A contraceptive-only insurance plan seems unwieldy on its face. Aside from the practical difficulties of Alito’s proposal, at least one amicus brief in the case indicates that his alternative would also be a huge violation of Title VII of the 1964 Civil Rights Act because of the way it singles out women for disparate treatment in health care. Politically it’s also utterly unfeasible, as was his suggestion that such plans could be created if Congress offered to subsidize them at 115 percent of the cost. At a time when Congress and Republican state governments are trying to defund Planned Parenthood and shut down clinics that offer cheap contraception, it’s hard to imagine any Congress in the near future creating special subsidies to give women birth control plans, even if some elderly nuns and a few other religious groups don’t want to fill out a form.
Such practicalities didn’t seem to carry much weight with Alito. But he is consistent; Justice Ginsburg has repeatedly scolded him for being out of touch with the realities of women’s lives in previous discrimination and reproductive rights cases. Even so, women’s groups seemed fairly convinced that Alito would, for once, take their side in this case because of his opinion in Hobby Lobby. Before the oral arguments, Gretchen Borchelt, vice president of reproductive rights and health at the National Women’s Law Center, which filed a brief in the Zubik case, said in a press call, “It would be unacceptable for the Supreme Court to invalidate a provision it proposed just two years ago [in Hobby Lobby].” Predicting that Justice Anthony Kennedy seemed a likely vote for the government, she declared, “We’re confident in a 5-3 decision here.”
Alito seemed intent on dashing those hopes. At the very least, he appeared ready to force the government to burden women with a more complicated, less effective means for accessing contraceptive coverage to prevent a very minor compromise of religious freedom. Chief Justice John Roberts Jr. seemed inclined to agree with him, at least in voting against the government’s position. And Kennedy expressed frustration with both sides of the case, leaving his critical swing vote completely unpredictable.
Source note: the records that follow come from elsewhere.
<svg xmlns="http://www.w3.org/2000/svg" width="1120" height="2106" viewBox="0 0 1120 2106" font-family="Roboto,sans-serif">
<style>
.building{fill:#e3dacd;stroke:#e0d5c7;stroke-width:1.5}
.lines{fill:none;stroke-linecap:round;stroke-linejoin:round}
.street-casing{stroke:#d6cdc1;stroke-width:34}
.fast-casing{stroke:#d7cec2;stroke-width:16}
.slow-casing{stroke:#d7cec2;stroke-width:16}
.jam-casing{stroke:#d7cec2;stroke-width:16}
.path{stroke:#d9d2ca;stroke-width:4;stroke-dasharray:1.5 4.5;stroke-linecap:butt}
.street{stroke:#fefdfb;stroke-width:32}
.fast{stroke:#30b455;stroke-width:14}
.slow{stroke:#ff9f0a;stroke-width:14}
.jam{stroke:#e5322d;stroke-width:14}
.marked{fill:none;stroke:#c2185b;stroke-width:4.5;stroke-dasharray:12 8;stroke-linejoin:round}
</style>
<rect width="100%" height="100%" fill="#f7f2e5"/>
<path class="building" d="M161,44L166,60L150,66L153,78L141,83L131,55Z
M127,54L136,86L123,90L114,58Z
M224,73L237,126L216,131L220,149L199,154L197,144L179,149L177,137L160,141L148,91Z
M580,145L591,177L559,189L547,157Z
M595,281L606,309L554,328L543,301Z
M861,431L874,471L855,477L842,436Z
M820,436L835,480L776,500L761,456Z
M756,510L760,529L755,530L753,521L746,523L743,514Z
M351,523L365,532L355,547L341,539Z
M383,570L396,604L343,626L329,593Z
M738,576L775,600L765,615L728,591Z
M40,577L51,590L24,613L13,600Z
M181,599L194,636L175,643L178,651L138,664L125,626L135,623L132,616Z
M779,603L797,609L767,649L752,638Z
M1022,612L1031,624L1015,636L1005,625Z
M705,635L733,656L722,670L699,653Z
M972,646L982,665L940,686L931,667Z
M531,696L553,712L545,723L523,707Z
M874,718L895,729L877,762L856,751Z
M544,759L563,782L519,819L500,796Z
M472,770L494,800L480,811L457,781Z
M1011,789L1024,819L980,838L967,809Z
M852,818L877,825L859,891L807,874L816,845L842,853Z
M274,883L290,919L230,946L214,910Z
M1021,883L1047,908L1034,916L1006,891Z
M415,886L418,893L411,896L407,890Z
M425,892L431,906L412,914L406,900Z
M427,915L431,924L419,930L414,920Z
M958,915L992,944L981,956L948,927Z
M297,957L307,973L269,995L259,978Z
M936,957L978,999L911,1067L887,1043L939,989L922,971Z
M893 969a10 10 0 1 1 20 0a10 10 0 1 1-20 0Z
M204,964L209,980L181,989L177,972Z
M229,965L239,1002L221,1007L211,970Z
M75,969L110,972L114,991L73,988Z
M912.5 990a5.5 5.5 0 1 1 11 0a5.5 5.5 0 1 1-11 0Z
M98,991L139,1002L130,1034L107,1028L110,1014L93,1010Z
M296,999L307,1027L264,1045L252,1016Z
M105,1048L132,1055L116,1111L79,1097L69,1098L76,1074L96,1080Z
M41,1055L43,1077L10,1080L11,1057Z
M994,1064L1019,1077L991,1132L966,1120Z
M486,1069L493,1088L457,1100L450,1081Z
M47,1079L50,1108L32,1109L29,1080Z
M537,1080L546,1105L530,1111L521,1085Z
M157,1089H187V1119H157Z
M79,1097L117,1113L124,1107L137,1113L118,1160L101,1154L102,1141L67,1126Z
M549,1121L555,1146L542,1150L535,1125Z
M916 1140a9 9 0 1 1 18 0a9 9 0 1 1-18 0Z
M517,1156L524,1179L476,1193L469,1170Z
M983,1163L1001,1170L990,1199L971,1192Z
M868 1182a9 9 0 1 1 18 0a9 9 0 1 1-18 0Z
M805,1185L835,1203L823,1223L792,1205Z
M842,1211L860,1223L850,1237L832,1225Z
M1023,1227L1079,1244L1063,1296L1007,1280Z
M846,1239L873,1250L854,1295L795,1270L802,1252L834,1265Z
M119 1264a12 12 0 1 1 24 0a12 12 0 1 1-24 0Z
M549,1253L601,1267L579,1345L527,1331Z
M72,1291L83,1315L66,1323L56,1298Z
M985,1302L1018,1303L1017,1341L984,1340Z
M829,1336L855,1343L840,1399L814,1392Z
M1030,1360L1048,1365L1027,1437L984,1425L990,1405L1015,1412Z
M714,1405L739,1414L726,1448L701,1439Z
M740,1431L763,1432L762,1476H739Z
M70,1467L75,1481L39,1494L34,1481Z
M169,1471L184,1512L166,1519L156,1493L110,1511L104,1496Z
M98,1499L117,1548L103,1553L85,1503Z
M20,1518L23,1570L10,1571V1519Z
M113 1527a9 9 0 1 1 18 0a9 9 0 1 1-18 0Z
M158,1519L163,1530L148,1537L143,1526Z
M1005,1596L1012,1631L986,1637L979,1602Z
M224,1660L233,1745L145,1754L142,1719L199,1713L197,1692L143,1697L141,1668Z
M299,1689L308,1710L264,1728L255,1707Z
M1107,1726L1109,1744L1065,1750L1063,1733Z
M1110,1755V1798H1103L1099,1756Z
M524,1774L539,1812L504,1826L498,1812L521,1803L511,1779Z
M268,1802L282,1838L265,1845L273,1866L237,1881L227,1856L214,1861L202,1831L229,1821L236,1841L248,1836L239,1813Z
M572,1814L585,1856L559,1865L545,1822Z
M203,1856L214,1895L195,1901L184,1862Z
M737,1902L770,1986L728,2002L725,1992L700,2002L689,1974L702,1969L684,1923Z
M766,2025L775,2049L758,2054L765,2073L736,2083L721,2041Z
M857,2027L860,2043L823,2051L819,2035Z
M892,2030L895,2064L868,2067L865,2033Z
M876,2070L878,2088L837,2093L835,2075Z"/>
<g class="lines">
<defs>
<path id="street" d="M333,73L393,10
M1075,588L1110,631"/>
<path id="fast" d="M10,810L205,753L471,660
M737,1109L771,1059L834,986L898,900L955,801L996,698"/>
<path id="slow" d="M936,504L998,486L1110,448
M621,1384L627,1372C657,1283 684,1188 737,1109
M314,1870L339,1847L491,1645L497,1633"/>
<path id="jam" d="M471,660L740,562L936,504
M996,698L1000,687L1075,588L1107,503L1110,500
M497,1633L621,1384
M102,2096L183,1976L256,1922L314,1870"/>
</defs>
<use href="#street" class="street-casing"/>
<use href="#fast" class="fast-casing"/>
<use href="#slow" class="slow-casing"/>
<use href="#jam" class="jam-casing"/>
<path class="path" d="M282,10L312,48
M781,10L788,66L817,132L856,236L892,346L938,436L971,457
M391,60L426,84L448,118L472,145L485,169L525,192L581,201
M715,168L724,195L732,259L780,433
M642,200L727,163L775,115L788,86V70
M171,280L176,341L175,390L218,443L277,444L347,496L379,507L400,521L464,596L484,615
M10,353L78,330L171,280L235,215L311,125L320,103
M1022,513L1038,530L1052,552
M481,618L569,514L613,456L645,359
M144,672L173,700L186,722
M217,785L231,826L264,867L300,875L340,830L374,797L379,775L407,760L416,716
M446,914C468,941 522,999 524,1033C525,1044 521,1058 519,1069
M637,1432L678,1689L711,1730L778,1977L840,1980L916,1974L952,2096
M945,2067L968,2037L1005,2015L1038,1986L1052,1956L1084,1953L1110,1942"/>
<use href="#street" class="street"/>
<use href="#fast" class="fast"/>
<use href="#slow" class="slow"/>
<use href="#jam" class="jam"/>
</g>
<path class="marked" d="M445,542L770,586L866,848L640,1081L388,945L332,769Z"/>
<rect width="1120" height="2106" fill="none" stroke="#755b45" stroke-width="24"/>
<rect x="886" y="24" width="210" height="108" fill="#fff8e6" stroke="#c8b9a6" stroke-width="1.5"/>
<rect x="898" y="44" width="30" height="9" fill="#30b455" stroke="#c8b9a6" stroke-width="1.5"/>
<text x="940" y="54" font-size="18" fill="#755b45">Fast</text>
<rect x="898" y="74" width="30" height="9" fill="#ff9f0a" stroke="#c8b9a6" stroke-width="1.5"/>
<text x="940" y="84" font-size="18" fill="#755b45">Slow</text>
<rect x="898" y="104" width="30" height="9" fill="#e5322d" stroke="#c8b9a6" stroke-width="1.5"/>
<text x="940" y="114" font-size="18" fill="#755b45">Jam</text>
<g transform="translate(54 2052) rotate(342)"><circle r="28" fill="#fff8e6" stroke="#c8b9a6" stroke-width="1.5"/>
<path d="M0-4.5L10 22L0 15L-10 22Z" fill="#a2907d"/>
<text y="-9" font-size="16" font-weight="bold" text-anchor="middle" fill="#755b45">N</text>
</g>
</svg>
Fortunately for women, perhaps, the court is short a member right now, and even if Alito backpedals on his promises in Hobby Lobby and votes along with the other conservatives to defang the contraceptive mandate, the court is likely to deadlock 4-4 in the decision, which means the lower court rulings will stand. So women who work for religious organizations, including universities, in the eight federal appellate court circuits where the courts have ruled for the government in these cases, should be able to get free contraceptive coverage. But the women in 8th Circuit states—Iowa, Missouri, Minnesota, Arkansas, Nebraska, North Dakota, and South Dakota—which voted in favor of the religious groups, may have to wait until after the presidential election, when a new president may finally be able to appoint a ninth justice to the court, and the conflict gets resolved once and for all.